** BEGIN AVAILABLE DATA **

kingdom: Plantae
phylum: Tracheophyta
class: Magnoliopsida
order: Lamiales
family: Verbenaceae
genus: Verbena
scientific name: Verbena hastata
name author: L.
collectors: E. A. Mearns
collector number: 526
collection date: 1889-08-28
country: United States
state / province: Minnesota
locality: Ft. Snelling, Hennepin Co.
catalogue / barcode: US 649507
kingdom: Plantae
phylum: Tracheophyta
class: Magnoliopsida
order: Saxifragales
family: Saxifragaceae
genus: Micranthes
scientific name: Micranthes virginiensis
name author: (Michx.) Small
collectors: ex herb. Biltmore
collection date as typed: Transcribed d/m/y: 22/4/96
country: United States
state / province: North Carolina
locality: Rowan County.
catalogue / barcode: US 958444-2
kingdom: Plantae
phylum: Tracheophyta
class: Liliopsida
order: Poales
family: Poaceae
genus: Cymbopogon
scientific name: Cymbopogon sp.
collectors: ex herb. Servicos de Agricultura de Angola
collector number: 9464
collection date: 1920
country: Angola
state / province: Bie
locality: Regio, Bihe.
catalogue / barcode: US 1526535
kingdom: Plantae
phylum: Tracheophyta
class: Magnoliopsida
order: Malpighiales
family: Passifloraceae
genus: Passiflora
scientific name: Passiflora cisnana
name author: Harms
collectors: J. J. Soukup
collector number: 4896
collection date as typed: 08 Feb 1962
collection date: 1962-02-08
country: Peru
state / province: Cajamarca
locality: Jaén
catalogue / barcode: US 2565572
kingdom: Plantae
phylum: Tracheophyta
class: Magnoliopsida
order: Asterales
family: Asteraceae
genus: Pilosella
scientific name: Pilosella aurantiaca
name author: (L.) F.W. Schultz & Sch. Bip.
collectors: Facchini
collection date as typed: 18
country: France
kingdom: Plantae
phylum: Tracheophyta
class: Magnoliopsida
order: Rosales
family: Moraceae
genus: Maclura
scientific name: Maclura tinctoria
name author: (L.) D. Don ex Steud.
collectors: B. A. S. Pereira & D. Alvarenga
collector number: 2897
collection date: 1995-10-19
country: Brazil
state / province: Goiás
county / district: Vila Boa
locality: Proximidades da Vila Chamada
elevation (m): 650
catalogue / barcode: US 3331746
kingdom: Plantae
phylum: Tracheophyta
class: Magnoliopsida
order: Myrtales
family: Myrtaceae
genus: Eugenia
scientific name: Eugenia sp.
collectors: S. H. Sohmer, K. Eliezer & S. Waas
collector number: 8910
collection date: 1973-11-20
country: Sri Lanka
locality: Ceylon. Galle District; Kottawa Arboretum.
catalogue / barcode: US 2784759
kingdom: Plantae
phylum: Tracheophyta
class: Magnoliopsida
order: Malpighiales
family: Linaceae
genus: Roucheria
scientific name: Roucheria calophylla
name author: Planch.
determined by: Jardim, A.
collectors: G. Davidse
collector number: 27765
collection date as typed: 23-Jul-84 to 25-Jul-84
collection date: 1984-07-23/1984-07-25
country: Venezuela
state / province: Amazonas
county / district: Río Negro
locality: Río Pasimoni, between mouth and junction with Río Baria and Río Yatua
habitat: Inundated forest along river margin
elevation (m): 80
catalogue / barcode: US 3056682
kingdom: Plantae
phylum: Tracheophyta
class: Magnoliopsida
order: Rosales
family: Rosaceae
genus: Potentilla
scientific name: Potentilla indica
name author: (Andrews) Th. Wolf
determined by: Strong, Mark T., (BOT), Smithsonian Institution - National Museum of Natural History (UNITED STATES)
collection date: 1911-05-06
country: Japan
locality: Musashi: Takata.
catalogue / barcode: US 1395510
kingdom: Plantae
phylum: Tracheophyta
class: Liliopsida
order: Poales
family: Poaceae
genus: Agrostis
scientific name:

** END AVAILABLE DATA **

*GOAL*:
Put every line of the listing above into a Markdown table with the columns "Row" and "Line", numbering the rows and leaving out blank lines.

*RESPONSE FOR THIS EXERCISE*:
| Row | Line |
|---|---|
| 1 | kingdom: Plantae |
| 2 | phylum: Tracheophyta |
| 3 | class: Magnoliopsida |
| 4 | order: Lamiales |
| 5 | family: Verbenaceae |
| 6 | genus: Verbena |
| 7 | scientific name: Verbena hastata |
| 8 | name author: L. |
| 9 | collectors: E. A. Mearns |
| 10 | collector number: 526 |
| 11 | collection date: 1889-08-28 |
| 12 | country: United States |
| 13 | state / province: Minnesota |
| 14 | locality: Ft. Snelling, Hennepin Co. |
| 15 | catalogue / barcode: US 649507 |
| 16 | kingdom: Plantae |
| 17 | phylum: Tracheophyta |
| 18 | class: Magnoliopsida |
| 19 | order: Saxifragales |
| 20 | family: Saxifragaceae |
| 21 | genus: Micranthes |
| 22 | scientific name: Micranthes virginiensis |
| 23 | name author: (Michx.) Small |
| 24 | collectors: ex herb. Biltmore |
| 25 | collection date as typed: Transcribed d/m/y: 22/4/96 |
| 26 | country: United States |
| 27 | state / province: North Carolina |
| 28 | locality: Rowan County. |
| 29 | catalogue / barcode: US 958444-2 |
| 30 | kingdom: Plantae |
| 31 | phylum: Tracheophyta |
| 32 | class: Liliopsida |
| 33 | order: Poales |
| 34 | family: Poaceae |
| 35 | genus: Cymbopogon |
| 36 | scientific name: Cymbopogon sp. |
| 37 | collectors: ex herb. Servicos de Agricultura de Angola |
| 38 | collector number: 9464 |
| 39 | collection date: 1920 |
| 40 | country: Angola |
| 41 | state / province: Bie |
| 42 | locality: Regio, Bihe. |
| 43 | catalogue / barcode: US 1526535 |
| 44 | kingdom: Plantae |
| 45 | phylum: Tracheophyta |
| 46 | class: Magnoliopsida |
| 47 | order: Malpighiales |
| 48 | family: Passifloraceae |
| 49 | genus: Passiflora |
| 50 | scientific name: Passiflora cisnana |
| 51 | name author: Harms |
| 52 | collectors: J. J. Soukup |
| 53 | collector number: 4896 |
| 54 | collection date as typed: 08 Feb 1962 |
| 55 | collection date: 1962-02-08 |
| 56 | country: Peru |
| 57 | state / province: Cajamarca |
| 58 | locality: Jaén |
| 59 | catalogue / barcode: US 2565572 |
| 60 | kingdom: Plantae |
| 61 | phylum: Tracheophyta |
| 62 | class: Magnoliopsida |
| 63 | order: Asterales |
| 64 | family: Asteraceae |
| 65 | genus: Pilosella |
| 66 | scientific name: Pilosella aurantiaca |
| 67 | name author: (L.) F.W. Schultz & Sch. Bip. |
| 68 | collectors: Facchini |
| 69 | collection date as typed: 18 |
| 70 | country: France |
| 71 | kingdom: Plantae |
| 72 | phylum: Tracheophyta |
| 73 | class: Magnoliopsida |
| 74 | order: Rosales |
| 75 | family: Moraceae |
| 76 | genus: Maclura |
| 77 | scientific name: Maclura tinctoria |
| 78 | name author: (L.) D. Don ex Steud. |
| 79 | collectors: B. A. S. Pereira & D. Alvarenga |
| 80 | collector number: 2897 |
| 81 | collection date: 1995-10-19 |
| 82 | country: Brazil |
| 83 | state / province: Goiás |
| 84 | county / district: Vila Boa |
| 85 | locality: Proximidades da Vila Chamada |
| 86 | elevation (m): 650 |
| 87 | catalogue / barcode: US 3331746 |
| 88 | kingdom: Plantae |
| 89 | phylum: Tracheophyta |
| 90 | class: Magnoliopsida |
| 91 | order: Myrtales |
| 92 | family: Myrtaceae |
| 93 | genus: Eugenia |
| 94 | scientific name: Eugenia sp. |
| 95 | collectors: S. H. Sohmer, K. Eliezer & S. Waas |
| 96 | collector number: 8910 |
| 97 | collection date: 1973-11-20 |
| 98 | country: Sri Lanka |
| 99 | locality: Ceylon. Galle District; Kottawa Arboretum. |
| 100 | catalogue / barcode: US 2784759 |
| 101 | kingdom: Plantae |
| 102 | phylum: Tracheophyta |
| 103 | class: Magnoliopsida |
| 104 | order: Malpighiales |
| 105 | family: Linaceae |
| 106 | genus: Roucheria |
| 107 | scientific name: Roucheria calophylla |
| 108 | name author: Planch. |
| 109 | determined by: Jardim, A. |
| 110 | collectors: G. Davidse |
| 111 | collector number: 27765 |
| 112 | collection date as typed: 23-Jul-84 to 25-Jul-84 |
| 113 | collection date: 1984-07-23/1984-07-25 |
| 114 | country: Venezuela |
| 115 | state / province: Amazonas |
| 116 | county / district: Río Negro |
| 117 | locality: Río Pasimoni, between mouth and junction with Río Baria and Río Yatua |
| 118 | habitat: Inundated forest along river margin |
| 119 | elevation (m): 80 |
| 120 | catalogue / barcode: US 3056682 |
| 121 | kingdom: Plantae |
| 122 | phylum: Tracheophyta |
| 123 | class: Magnoliopsida |
| 124 | order: Rosales |
| 125 | family: Rosaceae |
| 126 | genus: Potentilla |
| 127 | scientific name: Potentilla indica |
| 128 | name author: (Andrews) Th. Wolf |
| 129 | determined by: Strong, Mark T., (BOT), Smithsonian Institution - National Museum of Natural History (UNITED STATES) |
| 130 | collection date: 1911-05-06 |
| 131 | country: Japan |
| 132 | locality: Musashi: Takata. |
| 133 | catalogue / barcode: US 1395510 |
| 134 | kingdom: Plantae |
| 135 | phylum: Tracheophyta |
| 136 | class: Liliopsida |
| 137 | order: Poales |
| 138 | family: Poaceae |
| 139 | genus: Agrostis |
| 140 | scientific name: |